> _Aim of the task_: Write out each record again exactly as it stands.

◆ ◆ ◆ ◆ ◆

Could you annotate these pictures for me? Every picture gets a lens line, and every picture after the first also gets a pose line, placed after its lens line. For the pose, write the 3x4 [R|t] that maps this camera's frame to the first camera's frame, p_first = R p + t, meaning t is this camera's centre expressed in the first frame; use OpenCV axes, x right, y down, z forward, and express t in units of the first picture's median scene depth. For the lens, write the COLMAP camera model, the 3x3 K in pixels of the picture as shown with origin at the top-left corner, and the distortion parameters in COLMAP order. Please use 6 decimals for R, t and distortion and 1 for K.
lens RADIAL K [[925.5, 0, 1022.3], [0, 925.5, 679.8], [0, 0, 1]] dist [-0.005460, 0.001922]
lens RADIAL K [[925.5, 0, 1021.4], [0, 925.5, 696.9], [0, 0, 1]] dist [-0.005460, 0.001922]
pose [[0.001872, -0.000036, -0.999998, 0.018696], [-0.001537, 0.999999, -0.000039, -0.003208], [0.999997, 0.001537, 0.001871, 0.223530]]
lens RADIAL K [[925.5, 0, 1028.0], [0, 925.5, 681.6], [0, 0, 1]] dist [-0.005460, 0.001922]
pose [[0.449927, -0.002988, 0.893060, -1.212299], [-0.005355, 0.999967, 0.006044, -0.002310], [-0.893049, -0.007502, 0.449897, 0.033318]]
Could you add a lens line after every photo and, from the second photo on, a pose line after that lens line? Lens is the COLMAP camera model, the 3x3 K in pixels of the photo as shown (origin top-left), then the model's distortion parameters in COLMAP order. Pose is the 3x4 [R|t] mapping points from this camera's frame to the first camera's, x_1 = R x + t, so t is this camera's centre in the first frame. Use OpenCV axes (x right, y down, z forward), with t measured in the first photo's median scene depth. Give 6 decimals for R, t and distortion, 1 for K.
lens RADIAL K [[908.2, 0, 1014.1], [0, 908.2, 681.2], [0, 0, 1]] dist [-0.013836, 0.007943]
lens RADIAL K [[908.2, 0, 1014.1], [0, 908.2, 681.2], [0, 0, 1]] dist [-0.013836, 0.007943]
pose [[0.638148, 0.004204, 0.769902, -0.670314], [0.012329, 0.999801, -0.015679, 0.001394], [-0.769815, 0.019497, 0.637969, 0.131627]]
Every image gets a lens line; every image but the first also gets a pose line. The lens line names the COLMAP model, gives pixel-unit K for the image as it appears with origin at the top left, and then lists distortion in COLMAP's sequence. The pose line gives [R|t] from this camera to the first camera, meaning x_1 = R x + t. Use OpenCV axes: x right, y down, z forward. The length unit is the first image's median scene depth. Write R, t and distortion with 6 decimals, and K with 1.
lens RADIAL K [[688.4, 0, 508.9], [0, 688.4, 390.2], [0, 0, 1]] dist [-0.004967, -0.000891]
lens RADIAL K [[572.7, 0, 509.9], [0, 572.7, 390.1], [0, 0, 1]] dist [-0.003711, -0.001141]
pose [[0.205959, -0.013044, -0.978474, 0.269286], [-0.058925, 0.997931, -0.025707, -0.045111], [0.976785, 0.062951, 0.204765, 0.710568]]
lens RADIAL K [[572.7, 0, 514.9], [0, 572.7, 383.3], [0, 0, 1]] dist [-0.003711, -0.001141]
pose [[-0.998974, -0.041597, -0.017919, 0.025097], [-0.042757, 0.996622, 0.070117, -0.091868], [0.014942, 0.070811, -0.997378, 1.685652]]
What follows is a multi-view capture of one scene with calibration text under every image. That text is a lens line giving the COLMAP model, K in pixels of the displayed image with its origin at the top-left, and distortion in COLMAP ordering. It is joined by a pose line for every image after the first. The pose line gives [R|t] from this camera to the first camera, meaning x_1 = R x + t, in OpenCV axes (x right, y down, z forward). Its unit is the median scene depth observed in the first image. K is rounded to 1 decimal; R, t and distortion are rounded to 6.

◆ ◆ ◆ ◆ ◆

> _Answer box_:
Could you annotate these pictures for me? Every picture gets a lens line, and every picture after the first also gets a pose line, placed after its lens line. For the pose, write the 3x4 [R|t] that maps this camera's frame to the first camera's frame, p_first = R p + t, meaning t is this camera's centre expressed in the first frame; use OpenCV axes, x right, y down, z forward, and express t in units of the first picture's median scene depth. For the lens, write the COLMAP camera model, the 3x3 K in pixels of the picture as shown with origin at the top-left corner, and the distortion parameters in COLMAP order. Please use 6 decimals for R, t and distortion and 1 for K.
lens RADIAL K [[925.5, 0, 1022.3], [0, 925.5, 679.8], [0, 0, 1]] dist [-0.005460, 0.001922]
lens RADIAL K [[925.5, 0, 1021.4], [0, 925.5, 696.9], [0, 0, 1]] dist [-0.005460, 0.001922]
pose [[0.001872, -0.000036, -0.999998, 0.018696], [-0.001537, 0.999999, -0.000039, -0.003208], [0.999997, 0.001537, 0.001871, 0.223530]]
lens RADIAL K [[925.5, 0, 1028.0], [0, 925.5, 681.6], [0, 0, 1]] dist [-0.005460, 0.001922]
pose [[0.449927, -0.002988, 0.893060, -1.212299], [-0.005355, 0.999967, 0.006044, -0.002310], [-0.893049, -0.007502, 0.449897, 0.033318]]
Could you add a lens line after every photo and, from the second photo on, a pose line after that lens line? Lens is the COLMAP camera model, the 3x3 K in pixels of the photo as shown (origin top-left), then the model's distortion parameters in COLMAP order. Pose is the 3x4 [R|t] mapping points from this camera's frame to the first camera's, x_1 = R x + t, so t is this camera's centre in the first frame. Use OpenCV axes (x right, y down, z forward), with t measured in the first photo's median scene depth. Give 6 decimals for R, t and distortion, 1 for K.
lens RADIAL K [[908.2, 0, 1014.1], [0, 908.2, 681.2], [0, 0, 1]] dist [-0.013836, 0.007943]
lens RADIAL K [[908.2, 0, 1014.1], [0, 908.2, 681.2], [0, 0, 1]] dist [-0.013836, 0.007943]
pose [[0.638148, 0.004204, 0.769902, -0.670314], [0.012329, 0.999801, -0.015679, 0.001394], [-0.769815, 0.019497, 0.637969, 0.131627]]
Every image gets a lens line; every image but the first also gets a pose line. The lens line names the COLMAP model, gives pixel-unit K for the image as it appears with origin at the top left, and then lists distortion in COLMAP's sequence. The pose line gives [R|t] from this camera to the first camera, meaning x_1 = R x + t. Use OpenCV axes: x right, y down, z forward. The length unit is the first image's median scene depth. Write R, t and distortion with 6 decimals, and K with 1.
lens RADIAL K [[688.4, 0, 508.9], [0, 688.4, 390.2], [0, 0, 1]] dist [-0.004967, -0.000891]
lens RADIAL K [[572.7, 0, 509.9], [0, 572.7, 390.1], [0, 0, 1]] dist [-0.003711, -0.001141]
pose [[0.205959, -0.013044, -0.978474, 0.269286], [-0.058925, 0.997931, -0.025707, -0.045111], [0.976785, 0.062951, 0.204765, 0.710568]]
lens RADIAL K [[572.7, 0, 514.9], [0, 572.7, 383.3], [0, 0, 1]] dist [-0.003711, -0.001141]
pose [[-0.998974, -0.041597, -0.017919, 0.025097], [-0.042757, 0.996622, 0.070117, -0.091868], [0.014942, 0.070811, -0.997378, 1.685652]]
What follows is a multi-view capture of one scene with calibration text under every image. That text is a lens line giving the COLMAP model, K in pixels of the displayed image with its origin at the top-left, and distortion in COLMAP ordering. It is joined by a pose line for every image after the first. The pose line gives [R|t] from this camera to the first camera, meaning x_1 = R x + t, in OpenCV axes (x right, y down, z forward). Its unit is the median scene depth observed in the first image. K is rounded to 1 decimal; R, t and distortion are rounded to 6.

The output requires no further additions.